South Africa has made tremendous progress in managing the “Big Bad Five” aquatic weeds through biological control and integrated pest management (IPM). This includes water lettuce, Kariba weed, red water fern, parrot’s feather and the infamous water hyacinth. Because these plants occur on the water surface, it is relatively easy to measure their coverage and distribution. However, most of South Africa’s freshwater systems are disturbed and/or polluted, which weakens their ability to resist new aquatic plant invasions due to the high nutrients. Through the aquarium and horticulture trade, new aquatic plant invasions include submerged and emergent species such as Brazilian waterweed, yellow flag iris, pickerelweed and delta arrowhead. Coarse oxygen weed is a submerged aquatic plant indigenous to South Africa, but is invasive in New Zealand. The CBC is continuing work on this plant with native range surveys and assisting in finding a biological control agent for New Zealand.These species add a whole new dimension to aquatic plant sampling.
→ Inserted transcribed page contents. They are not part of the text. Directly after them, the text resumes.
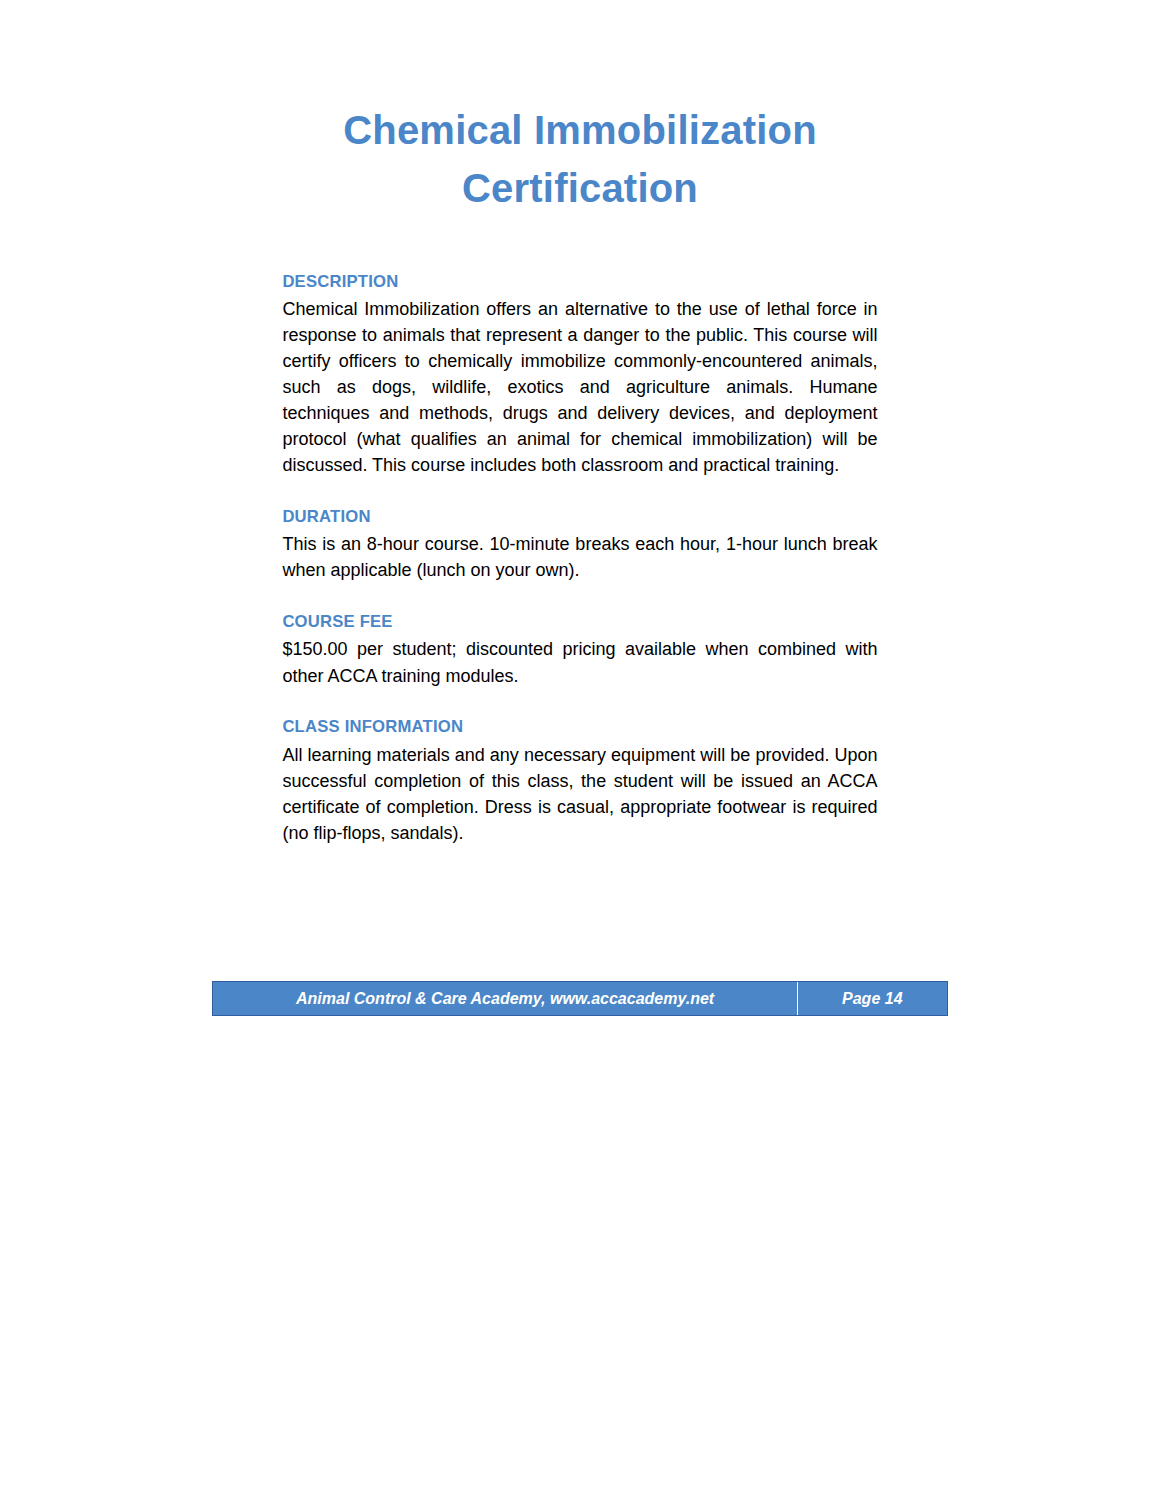Chemical Immobilization Certification
DESCRIPTION
Chemical Immobilization offers an alternative to the use of lethal force in response to animals that represent a danger to the public. This course will certify officers to chemically immobilize commonly-encountered animals, such as dogs, wildlife, exotics and agriculture animals. Humane techniques and methods, drugs and delivery devices, and deployment protocol (what qualifies an animal for chemical immobilization) will be discussed. This course includes both classroom and practical training.
DURATION
This is an 8-hour course. 10-minute breaks each hour, 1-hour lunch break when applicable (lunch on your own).
COURSE FEE
$150.00 per student; discounted pricing available when combined with other ACCA training modules.
CLASS INFORMATION
All learning materials and any necessary equipment will be provided. Upon successful completion of this class, the student will be issued an ACCA certificate of completion. Dress is casual, appropriate footwear is required (no flip-flops, sandals).
Animal Control & Care Academy, www.accacademy.net
Page 14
To obtain a better understanding of aquatic plant sampling rationale and techniques, PhD students Rosali Smith (works on Brazilian waterweed) and Nompumelelo Baso (works on coarse oxygen weed) spoke to Dr. John Madsen over Zoom in the first week of October. Dr. John Madsen is a research biologist from the U.S. Department of Agriculture, Invasive Species and Pollinator Health in California, USA. He has 40 years’ experience in research and management on aquatic plant species. He has also written several scientific papers on aquatic plant ecology, biology and management, which provides valuable information to both aquatic plant managers and researchers. In 2019, he also received an Outstanding Research / Technical Contribution Award from the Aquatic Plant Management Society for his contribution to students, researchers and technical workers with regards to aquatic plant management.

Information from the virtual meeting will be used to improve post-release surveys on Brazilian waterweed in South Africa as well as native range surveys on coarse oxygen weed for New Zealand. The CBC would like to thank Dr. John Madsen for his kindness and contribution.